__Instructions for the task__
Without the pictures, can you quote each line below exactly?
-.-.-
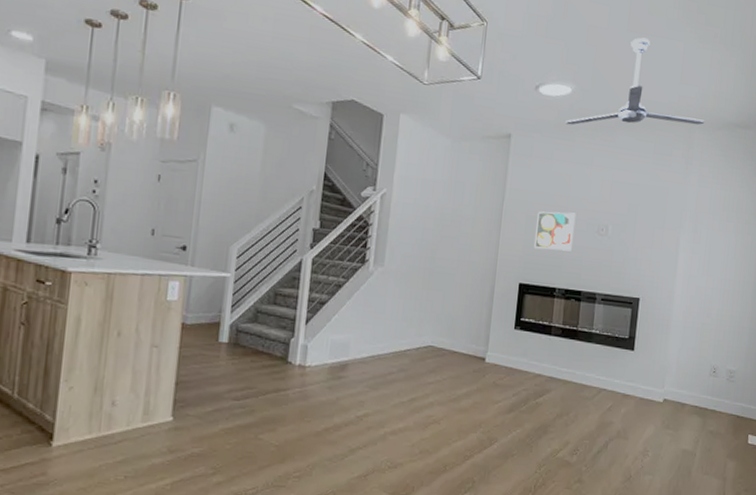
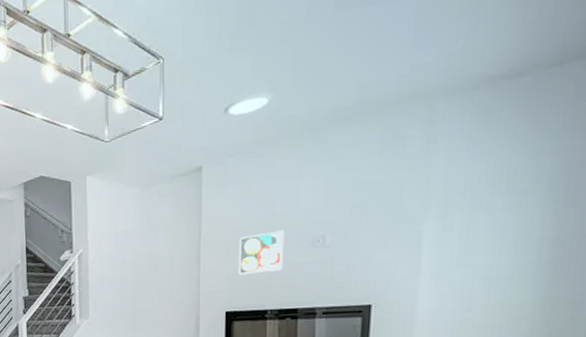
ceiling fan: present [565,37,705,126] -> none [264,10,453,139]

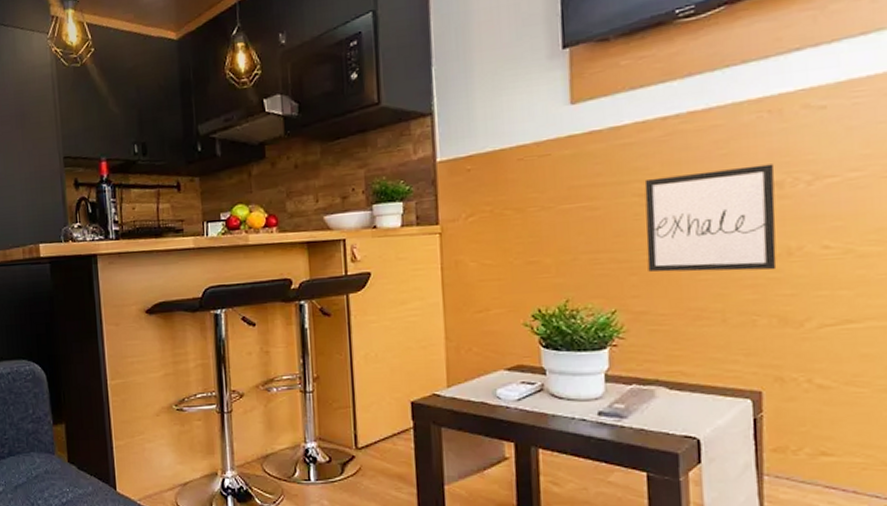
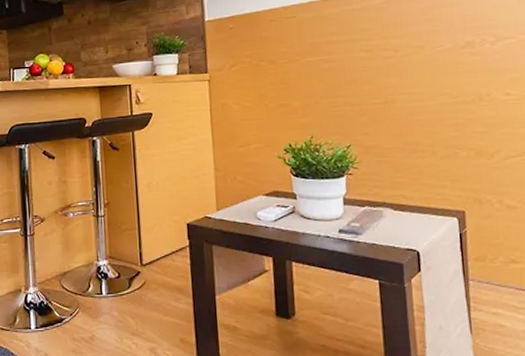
wall art: present [644,164,777,272] -> none [369,28,472,114]

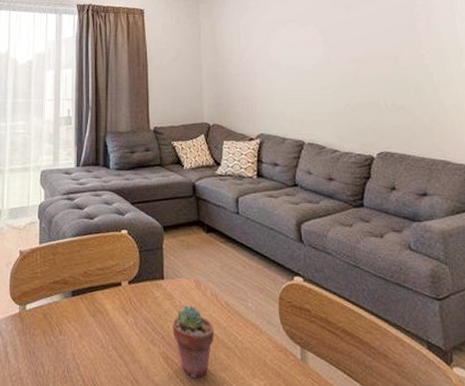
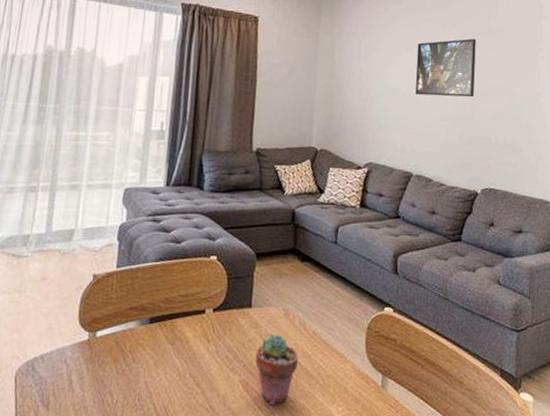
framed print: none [293,9,355,66] -> present [415,38,476,98]

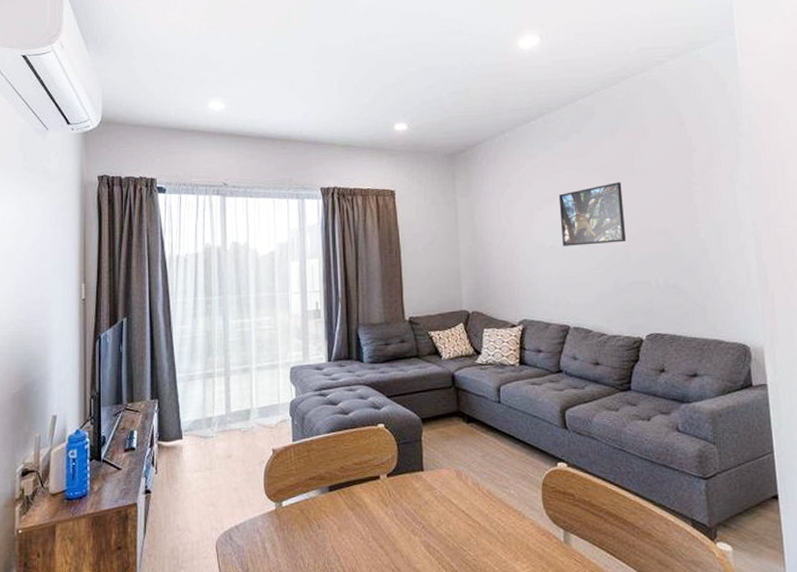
potted succulent: present [255,334,299,405] -> none [433,495,476,564]

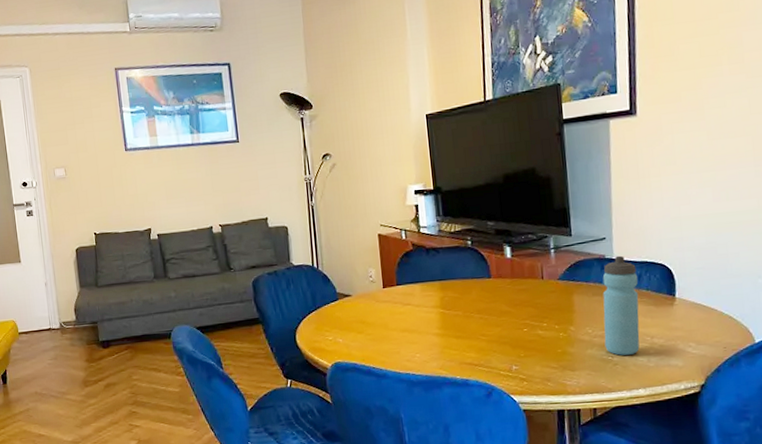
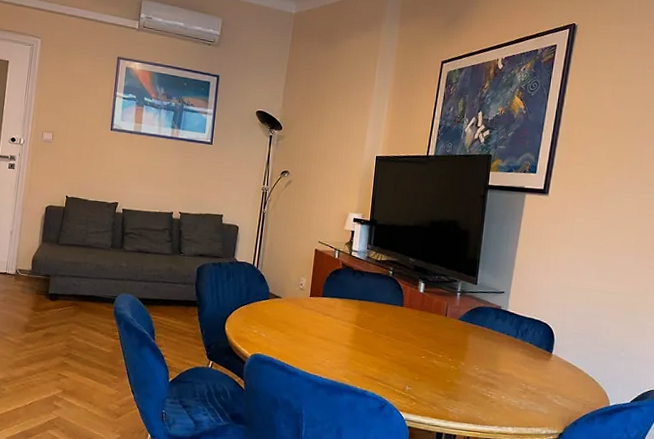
water bottle: present [602,255,640,356] -> none [486,309,525,396]

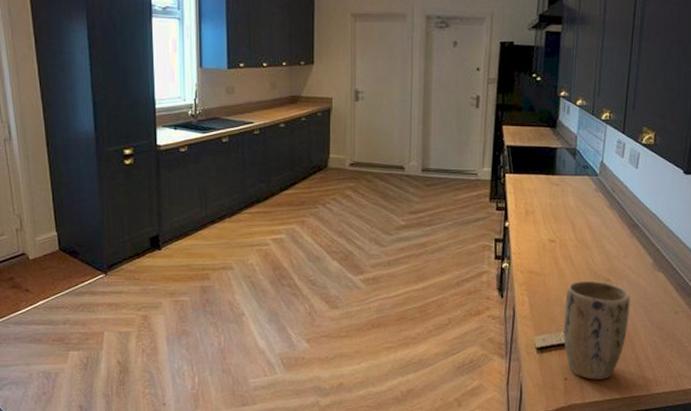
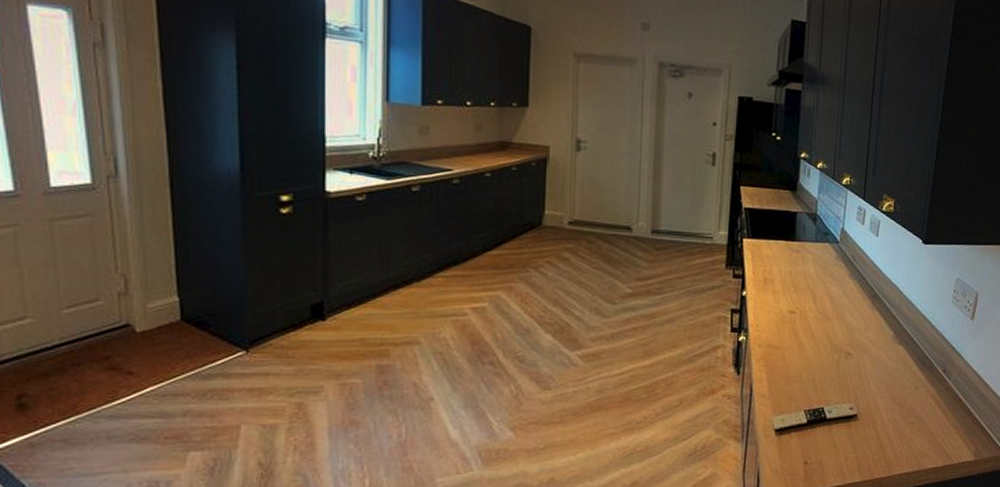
plant pot: present [563,280,630,380] -> none [803,354,872,463]

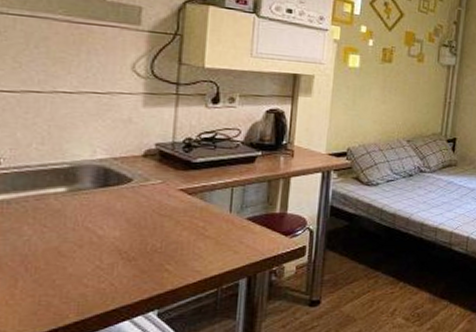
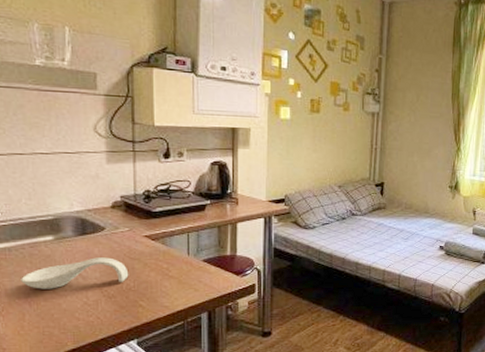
spoon rest: none [18,213,156,250] -> present [21,257,129,289]

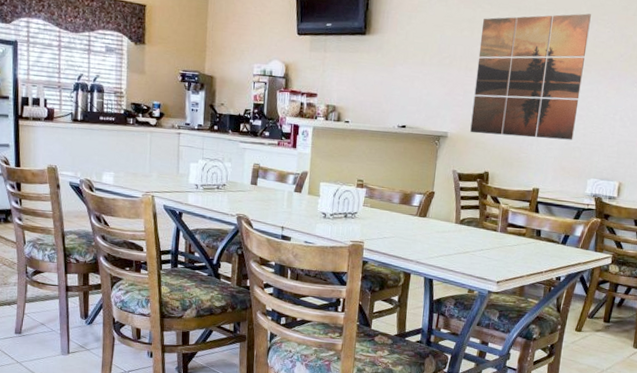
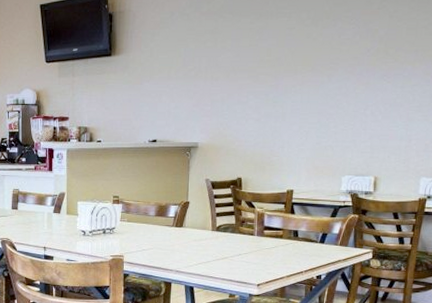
wall art: present [470,13,591,140] -> none [220,12,334,141]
-.-.-
__Reply__
ceiling fan: present [565,37,705,126] -> none [264,10,453,139]

wall art: present [644,164,777,272] -> none [369,28,472,114]

framed print: none [293,9,355,66] -> present [415,38,476,98]

potted succulent: present [255,334,299,405] -> none [433,495,476,564]

water bottle: present [602,255,640,356] -> none [486,309,525,396]

plant pot: present [563,280,630,380] -> none [803,354,872,463]

spoon rest: none [18,213,156,250] -> present [21,257,129,289]

wall art: present [470,13,591,140] -> none [220,12,334,141]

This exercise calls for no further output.